[Extracted records]

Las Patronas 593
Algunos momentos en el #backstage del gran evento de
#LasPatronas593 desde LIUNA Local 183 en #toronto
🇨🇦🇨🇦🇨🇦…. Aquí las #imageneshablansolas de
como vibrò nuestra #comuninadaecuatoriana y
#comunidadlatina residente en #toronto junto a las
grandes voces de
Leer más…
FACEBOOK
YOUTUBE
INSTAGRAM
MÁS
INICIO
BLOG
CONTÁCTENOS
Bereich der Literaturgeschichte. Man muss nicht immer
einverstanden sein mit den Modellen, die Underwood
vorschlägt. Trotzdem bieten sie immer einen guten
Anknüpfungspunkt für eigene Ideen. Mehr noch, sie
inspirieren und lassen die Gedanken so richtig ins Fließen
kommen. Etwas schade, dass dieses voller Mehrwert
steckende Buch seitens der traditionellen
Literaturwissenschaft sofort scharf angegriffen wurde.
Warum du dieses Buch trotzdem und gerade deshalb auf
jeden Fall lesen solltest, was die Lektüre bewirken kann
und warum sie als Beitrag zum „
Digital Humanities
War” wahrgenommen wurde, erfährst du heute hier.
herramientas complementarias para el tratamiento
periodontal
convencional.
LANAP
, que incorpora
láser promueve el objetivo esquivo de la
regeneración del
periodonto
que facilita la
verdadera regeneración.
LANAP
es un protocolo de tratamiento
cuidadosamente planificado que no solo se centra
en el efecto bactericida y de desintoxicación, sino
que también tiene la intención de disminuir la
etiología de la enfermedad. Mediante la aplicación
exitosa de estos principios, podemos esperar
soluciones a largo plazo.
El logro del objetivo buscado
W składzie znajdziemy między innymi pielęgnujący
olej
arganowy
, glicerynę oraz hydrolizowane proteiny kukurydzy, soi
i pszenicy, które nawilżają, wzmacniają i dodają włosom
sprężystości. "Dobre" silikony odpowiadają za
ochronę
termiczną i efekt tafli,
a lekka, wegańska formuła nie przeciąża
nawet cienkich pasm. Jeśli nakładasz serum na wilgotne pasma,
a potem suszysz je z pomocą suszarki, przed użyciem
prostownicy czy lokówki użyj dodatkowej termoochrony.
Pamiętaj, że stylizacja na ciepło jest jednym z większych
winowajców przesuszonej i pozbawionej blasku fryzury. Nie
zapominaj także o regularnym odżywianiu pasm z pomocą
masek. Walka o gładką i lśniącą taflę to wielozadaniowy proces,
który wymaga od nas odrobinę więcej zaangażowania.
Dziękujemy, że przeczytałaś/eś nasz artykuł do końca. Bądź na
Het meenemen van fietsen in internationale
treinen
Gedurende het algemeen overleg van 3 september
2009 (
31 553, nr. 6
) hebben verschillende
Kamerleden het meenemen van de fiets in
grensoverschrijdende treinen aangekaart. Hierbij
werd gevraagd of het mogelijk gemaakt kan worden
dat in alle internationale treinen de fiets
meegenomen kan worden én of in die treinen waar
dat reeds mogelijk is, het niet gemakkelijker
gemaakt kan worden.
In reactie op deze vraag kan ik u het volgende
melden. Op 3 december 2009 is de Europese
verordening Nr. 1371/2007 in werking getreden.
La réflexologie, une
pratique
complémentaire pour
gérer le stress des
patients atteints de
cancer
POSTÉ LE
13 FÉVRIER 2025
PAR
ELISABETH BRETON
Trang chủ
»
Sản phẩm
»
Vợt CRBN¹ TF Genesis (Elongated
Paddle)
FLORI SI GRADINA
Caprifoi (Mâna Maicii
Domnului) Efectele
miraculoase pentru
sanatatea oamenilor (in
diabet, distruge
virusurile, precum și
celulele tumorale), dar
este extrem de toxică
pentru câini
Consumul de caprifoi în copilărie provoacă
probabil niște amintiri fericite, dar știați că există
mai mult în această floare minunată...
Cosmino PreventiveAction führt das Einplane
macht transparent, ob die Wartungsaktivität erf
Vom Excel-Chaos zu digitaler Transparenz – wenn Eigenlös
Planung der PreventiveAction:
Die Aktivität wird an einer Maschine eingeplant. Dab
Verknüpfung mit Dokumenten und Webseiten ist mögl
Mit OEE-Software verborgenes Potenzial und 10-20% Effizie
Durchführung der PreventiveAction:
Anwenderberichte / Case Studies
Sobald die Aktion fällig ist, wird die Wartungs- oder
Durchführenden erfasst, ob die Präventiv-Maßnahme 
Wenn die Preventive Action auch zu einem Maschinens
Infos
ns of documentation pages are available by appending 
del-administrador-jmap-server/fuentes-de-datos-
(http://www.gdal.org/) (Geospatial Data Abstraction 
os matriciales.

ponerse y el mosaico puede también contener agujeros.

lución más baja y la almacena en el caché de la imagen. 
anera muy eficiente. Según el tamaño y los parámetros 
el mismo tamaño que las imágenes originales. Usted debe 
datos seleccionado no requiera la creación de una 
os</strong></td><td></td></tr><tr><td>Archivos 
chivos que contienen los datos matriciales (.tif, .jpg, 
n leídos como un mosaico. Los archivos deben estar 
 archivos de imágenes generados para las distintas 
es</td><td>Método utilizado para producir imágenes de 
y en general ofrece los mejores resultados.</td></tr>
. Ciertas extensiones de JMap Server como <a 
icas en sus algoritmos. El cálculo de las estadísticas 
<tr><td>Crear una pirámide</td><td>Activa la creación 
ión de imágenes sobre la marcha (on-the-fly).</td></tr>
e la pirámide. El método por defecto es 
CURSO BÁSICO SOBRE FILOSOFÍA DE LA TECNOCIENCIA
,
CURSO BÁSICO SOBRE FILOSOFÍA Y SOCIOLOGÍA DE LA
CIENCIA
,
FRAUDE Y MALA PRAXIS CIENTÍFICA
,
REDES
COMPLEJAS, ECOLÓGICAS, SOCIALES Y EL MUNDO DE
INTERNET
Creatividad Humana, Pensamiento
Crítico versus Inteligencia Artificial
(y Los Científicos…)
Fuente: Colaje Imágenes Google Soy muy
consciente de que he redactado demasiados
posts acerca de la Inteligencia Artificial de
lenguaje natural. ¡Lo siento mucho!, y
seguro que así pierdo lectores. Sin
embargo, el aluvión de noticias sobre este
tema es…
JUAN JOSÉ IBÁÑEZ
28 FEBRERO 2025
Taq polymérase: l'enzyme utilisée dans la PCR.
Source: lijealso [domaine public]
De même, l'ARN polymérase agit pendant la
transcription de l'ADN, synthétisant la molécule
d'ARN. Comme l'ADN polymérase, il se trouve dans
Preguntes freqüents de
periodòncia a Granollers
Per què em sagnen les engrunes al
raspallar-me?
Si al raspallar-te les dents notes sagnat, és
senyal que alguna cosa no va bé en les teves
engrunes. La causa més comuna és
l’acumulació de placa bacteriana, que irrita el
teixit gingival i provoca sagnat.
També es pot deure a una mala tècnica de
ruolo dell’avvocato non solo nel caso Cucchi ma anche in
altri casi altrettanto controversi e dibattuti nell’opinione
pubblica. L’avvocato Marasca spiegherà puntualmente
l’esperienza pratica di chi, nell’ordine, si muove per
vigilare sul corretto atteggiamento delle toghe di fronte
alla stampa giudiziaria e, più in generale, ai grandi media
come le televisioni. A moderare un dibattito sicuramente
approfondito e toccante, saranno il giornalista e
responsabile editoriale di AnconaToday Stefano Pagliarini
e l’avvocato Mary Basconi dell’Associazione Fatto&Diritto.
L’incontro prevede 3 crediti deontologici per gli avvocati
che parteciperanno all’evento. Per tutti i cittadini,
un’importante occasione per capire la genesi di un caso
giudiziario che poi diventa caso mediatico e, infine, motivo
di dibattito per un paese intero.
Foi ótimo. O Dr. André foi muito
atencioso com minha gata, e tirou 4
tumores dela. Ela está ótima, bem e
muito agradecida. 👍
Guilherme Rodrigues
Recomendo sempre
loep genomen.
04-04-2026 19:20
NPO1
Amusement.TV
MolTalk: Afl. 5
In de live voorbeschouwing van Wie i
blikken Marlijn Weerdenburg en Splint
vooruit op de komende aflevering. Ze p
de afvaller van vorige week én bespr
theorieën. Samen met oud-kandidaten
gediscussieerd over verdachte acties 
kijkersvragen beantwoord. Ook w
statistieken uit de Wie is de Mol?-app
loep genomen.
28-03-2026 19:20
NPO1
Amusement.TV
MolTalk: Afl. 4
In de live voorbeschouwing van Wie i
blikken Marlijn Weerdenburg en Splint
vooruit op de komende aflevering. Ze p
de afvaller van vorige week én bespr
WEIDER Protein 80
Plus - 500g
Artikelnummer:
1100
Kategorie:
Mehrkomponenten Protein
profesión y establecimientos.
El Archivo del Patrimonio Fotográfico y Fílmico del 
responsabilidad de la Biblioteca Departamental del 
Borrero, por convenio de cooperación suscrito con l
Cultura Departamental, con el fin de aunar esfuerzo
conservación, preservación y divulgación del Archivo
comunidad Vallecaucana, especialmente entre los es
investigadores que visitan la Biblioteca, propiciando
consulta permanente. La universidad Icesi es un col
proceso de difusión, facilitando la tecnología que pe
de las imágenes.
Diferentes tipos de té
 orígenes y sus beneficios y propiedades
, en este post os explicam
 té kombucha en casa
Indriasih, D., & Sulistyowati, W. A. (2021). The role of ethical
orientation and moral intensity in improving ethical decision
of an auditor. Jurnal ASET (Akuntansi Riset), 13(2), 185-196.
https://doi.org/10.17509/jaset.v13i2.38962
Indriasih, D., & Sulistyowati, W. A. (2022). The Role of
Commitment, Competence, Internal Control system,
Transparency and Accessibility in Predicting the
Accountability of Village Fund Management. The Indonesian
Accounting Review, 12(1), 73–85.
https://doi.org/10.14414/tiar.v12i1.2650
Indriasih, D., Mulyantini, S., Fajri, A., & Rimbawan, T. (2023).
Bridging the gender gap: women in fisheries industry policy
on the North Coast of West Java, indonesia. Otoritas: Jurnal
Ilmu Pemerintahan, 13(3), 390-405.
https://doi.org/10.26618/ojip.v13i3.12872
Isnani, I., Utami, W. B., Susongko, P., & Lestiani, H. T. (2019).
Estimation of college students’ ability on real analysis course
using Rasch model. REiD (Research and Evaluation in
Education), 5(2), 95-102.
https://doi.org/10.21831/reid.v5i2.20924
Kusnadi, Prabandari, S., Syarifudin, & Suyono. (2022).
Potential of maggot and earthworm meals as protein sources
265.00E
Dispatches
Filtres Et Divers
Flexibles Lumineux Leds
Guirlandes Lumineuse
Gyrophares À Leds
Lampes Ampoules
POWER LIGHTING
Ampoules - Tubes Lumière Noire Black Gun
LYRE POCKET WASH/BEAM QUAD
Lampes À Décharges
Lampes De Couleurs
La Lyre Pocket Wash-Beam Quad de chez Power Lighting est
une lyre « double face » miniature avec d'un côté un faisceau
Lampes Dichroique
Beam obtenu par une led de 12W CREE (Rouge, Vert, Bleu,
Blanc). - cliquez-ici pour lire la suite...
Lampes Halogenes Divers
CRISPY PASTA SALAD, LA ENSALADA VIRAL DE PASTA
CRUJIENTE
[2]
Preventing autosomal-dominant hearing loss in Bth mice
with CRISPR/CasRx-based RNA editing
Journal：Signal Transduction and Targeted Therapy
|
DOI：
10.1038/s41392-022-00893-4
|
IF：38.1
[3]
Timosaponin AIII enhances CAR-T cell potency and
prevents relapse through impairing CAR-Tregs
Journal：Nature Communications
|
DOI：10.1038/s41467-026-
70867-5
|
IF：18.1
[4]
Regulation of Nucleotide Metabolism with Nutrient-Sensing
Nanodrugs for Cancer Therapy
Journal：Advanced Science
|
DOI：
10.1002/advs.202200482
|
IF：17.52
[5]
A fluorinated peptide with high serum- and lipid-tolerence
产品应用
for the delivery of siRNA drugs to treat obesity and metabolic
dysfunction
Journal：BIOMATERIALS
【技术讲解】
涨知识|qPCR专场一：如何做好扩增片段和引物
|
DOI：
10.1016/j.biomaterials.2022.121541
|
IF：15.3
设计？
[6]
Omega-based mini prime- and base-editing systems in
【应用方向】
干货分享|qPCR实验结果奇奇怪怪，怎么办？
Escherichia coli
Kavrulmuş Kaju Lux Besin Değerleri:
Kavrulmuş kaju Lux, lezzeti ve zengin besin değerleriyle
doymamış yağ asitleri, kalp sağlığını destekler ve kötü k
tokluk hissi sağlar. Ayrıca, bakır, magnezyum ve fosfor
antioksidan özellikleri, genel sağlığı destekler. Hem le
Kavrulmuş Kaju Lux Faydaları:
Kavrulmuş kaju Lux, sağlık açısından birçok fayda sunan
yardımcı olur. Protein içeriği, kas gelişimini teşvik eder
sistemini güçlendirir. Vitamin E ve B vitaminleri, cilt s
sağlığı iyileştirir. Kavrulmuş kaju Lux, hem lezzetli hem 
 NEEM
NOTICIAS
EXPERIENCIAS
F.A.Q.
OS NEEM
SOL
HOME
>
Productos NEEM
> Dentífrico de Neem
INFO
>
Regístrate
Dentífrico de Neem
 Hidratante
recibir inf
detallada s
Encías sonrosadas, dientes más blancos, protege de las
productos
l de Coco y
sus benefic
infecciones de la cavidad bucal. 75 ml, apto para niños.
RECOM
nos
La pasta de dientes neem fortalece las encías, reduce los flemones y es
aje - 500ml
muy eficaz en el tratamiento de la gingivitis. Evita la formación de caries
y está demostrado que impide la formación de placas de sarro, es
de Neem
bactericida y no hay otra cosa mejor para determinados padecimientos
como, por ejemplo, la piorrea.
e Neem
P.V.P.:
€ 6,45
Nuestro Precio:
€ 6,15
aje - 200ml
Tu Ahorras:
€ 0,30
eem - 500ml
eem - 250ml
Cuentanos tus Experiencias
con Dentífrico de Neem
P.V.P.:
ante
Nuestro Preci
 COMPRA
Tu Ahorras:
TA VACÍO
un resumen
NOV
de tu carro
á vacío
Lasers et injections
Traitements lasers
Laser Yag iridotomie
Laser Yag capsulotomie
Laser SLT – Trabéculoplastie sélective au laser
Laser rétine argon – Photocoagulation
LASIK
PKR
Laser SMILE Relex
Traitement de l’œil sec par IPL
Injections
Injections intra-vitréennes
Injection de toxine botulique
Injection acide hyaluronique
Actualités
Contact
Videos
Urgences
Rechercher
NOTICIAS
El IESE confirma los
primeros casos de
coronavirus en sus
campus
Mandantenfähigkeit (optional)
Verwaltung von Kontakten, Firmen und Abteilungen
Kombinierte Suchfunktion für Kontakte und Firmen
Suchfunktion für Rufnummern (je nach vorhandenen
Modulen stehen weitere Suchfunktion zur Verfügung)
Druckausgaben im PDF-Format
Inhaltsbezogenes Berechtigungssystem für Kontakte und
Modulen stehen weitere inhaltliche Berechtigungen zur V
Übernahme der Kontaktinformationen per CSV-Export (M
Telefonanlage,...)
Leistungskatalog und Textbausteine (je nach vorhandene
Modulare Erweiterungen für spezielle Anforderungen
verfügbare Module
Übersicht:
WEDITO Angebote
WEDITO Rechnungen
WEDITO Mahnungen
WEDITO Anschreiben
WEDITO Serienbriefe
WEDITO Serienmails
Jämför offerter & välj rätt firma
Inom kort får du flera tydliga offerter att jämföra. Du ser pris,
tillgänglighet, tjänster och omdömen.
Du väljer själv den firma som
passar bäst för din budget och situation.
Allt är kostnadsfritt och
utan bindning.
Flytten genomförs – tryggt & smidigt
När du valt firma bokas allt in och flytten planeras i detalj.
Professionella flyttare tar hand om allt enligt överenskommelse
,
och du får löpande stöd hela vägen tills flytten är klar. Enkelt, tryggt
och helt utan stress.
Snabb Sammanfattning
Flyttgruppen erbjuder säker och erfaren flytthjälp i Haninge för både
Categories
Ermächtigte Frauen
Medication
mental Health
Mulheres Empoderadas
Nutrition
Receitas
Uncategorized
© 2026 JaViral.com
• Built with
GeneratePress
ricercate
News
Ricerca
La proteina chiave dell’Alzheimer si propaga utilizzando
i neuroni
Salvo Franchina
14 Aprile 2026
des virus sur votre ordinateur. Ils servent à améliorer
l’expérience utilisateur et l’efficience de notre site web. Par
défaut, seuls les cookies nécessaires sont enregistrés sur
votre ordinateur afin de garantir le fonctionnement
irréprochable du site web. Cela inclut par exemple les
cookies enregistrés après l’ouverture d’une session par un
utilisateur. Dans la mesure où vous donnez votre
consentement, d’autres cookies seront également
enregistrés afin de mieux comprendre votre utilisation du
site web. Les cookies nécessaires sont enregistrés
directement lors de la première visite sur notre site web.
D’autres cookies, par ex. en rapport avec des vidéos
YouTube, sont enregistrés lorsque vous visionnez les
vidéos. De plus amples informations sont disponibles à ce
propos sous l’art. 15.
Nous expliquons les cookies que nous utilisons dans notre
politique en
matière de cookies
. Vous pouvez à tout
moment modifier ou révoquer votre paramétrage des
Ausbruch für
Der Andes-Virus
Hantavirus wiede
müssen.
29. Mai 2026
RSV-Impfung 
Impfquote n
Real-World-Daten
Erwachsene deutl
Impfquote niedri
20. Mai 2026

▶ [WORK INSTRUCTION] Restate word for word the lines of the data above, starting at the line containing "In reactie op" and ending at the line containing "FLORI SI GRADINA", both included, and nothing more.

▶ [RESPONSE FOR THIS EXERCISE]
In reactie op deze vraag kan ik u het volgende
melden. Op 3 december 2009 is de Europese
verordening Nr. 1371/2007 in werking getreden.
La réflexologie, une
pratique
complémentaire pour
gérer le stress des
patients atteints de
cancer
POSTÉ LE
13 FÉVRIER 2025
PAR
ELISABETH BRETON
Trang chủ
»
Sản phẩm
»
Vợt CRBN¹ TF Genesis (Elongated
Paddle)
FLORI SI GRADINA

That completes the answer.